Background

Culture-independent approaches to studying microbial diversity in extreme environments have increased significantly because of their bio prospective aspects [1, 2]. These unexplored extreme environments and their functional diversity studies could facilitate various potential bio-prospective solutions to environmental concerns [2]. Recently, ecology and biodiversity relationships with bacterial communities via environmental sampling and the next-generation sequencing technologies have been at the forefront of research [3]. Since most microorganisms are still difficult to cultivate hence, culture-based methods have been found to be insufficient for determining the diversity of microbes [4]. Exploring the microbial diversity via metagenomics has been a boon to science as, it has promoted and enabled a better understanding of the unexplored and extreme realm and diversified our knowledge about microbial adaptations and their interactions in unexplored areas [5, 6]. Numerous metagenomics studies have been carried out in aquatic environments [7, 8]. Diverse metagenomics studies on the psychrophilic Pangong Lake [9], Upper Mississippi River (Minnesota) [10], and Amazon Basin freshwater lakes [11] have recently been reported.

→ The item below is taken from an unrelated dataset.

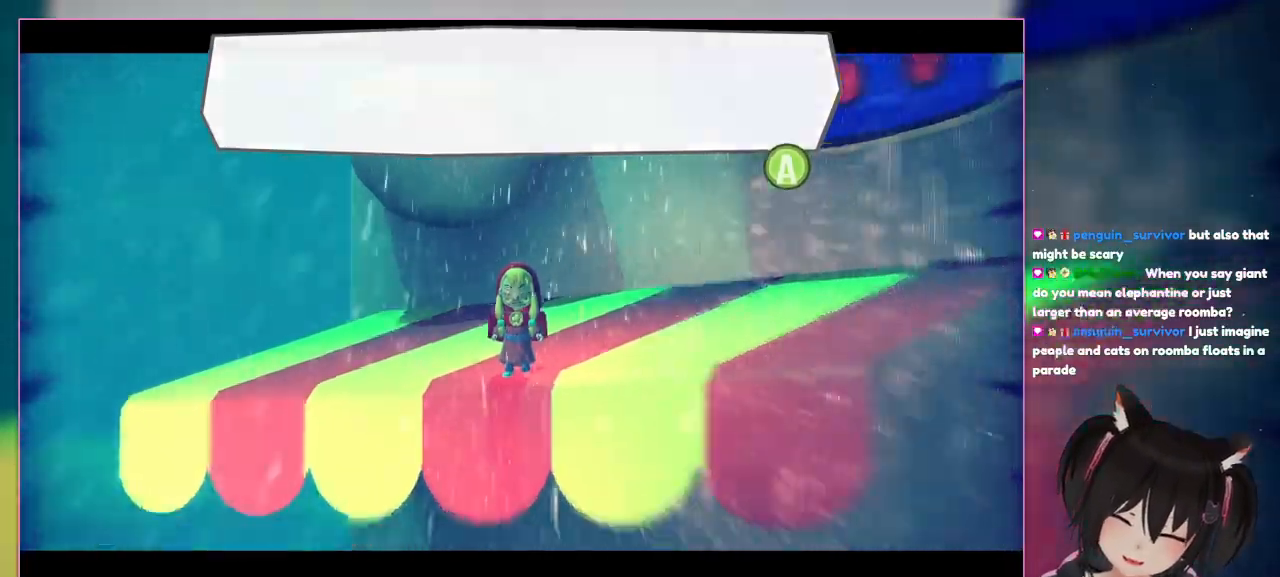
{"buttons": [], "left_stick": "center", "right_stick": "center", "events": [[100, "A", "down"], [467, "A", "up"]]}
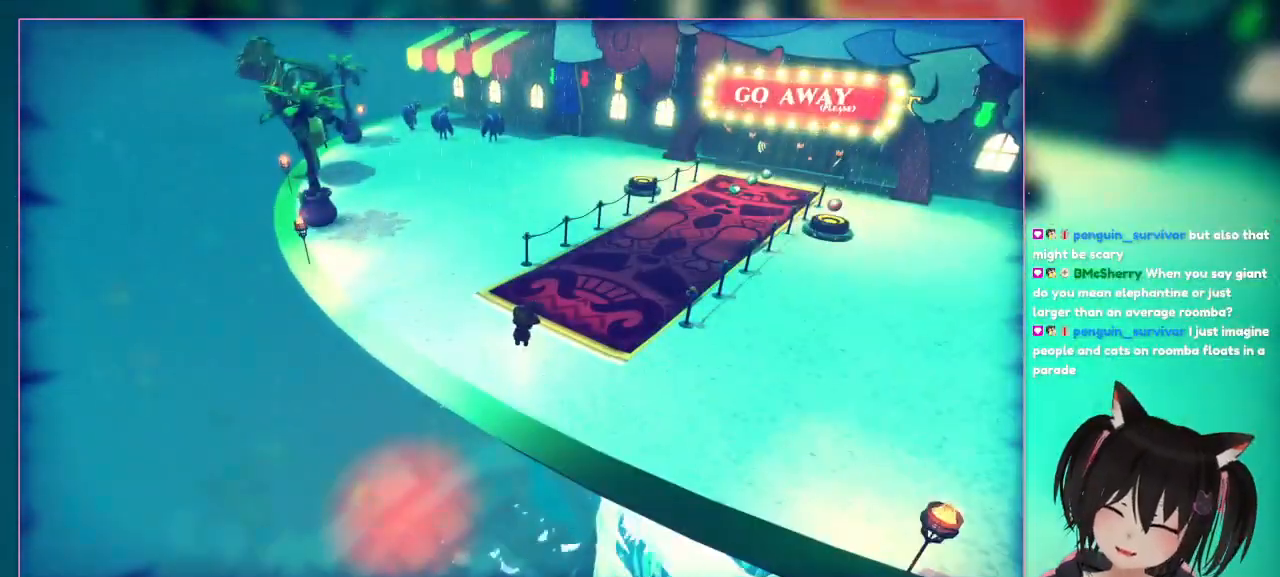
{"buttons": [], "left_stick": "up", "right_stick": "center", "events": [[333, "left_stick", "up"]]}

The metagenomics methodology has thus paved the way through which novel gene sequences, and metabolic pathways of unculturable microorganisms have been identified as has been elucidated by some recent works [12].

High-altitude lakes are exposed to extreme environments like low nutrient conditions, UV radiation, and low temperatures [13, 14]. Furthermore, these high-altitude lakes are harder to access than low-altitude lakes due to their distant location [15]. Additionally, the mountain ecosystems show altitudinal gradients and adverse environmental factors [16,17,18]. Reports suggest that although the diversity of flora and fauna shows an inverse relationship with increasing altitude, it  may not apply to microbes [19, 20]. The drastic seasonal shifts in the physiochemical properties of the soil, climatic changes in altitude gradient and fluctuating subzero temperatures are characteristics of the Himalayan range [1, 21]. The Himalayas are biodiversity hotspots for different flora and fauna, ranging from orchids and rhododendrons to Himalayan tahr, Red panda, Himalayan Musk deer, Black Eagle, Tibetan Partridge [22, 23] etc. Likewise, this region may also hold a great promise of untapped potential for microbial diversity. Recent metagenomics research on Manikaran Hot Springs [24], frozen soil of the northwestern Himalayas of Jammu and Kashmir [25], and high-elevation Himalayan glacial lakes (Parvati kund) imply that these Himalayan regions are undergoing exploration [26]. Further, the Eastern Himalayas provide a plethora of high-altitude lakes [27] and such regions could harbor numerous psychrophilic and psychrotolerant microorganisms [28] that could be the source of numerous cold-adapted enzymes [29]. Psychrophilic enzymes have a wide range of documented uses, including stone washing [30], bioremediation, biotransformation, biomedical [31,32,33], and molecular biology applications [34, 35]. Reports of bio-augmentation with psychrophiles have also been shown to improve the biodegradation of recalcitrant substrates [36]. One such enzyme, glycoside hydrolases (GH), has an increased potential for complex carbohydrate deconstruction [37]. Glycoside hydrolases like cold active cellulases [38], amylases [39, 40], and β-galactosidases [41, 42] have found to be advantageous in a variety of industries like that of detergents, cosmetics, food, textiles, and bakery [43].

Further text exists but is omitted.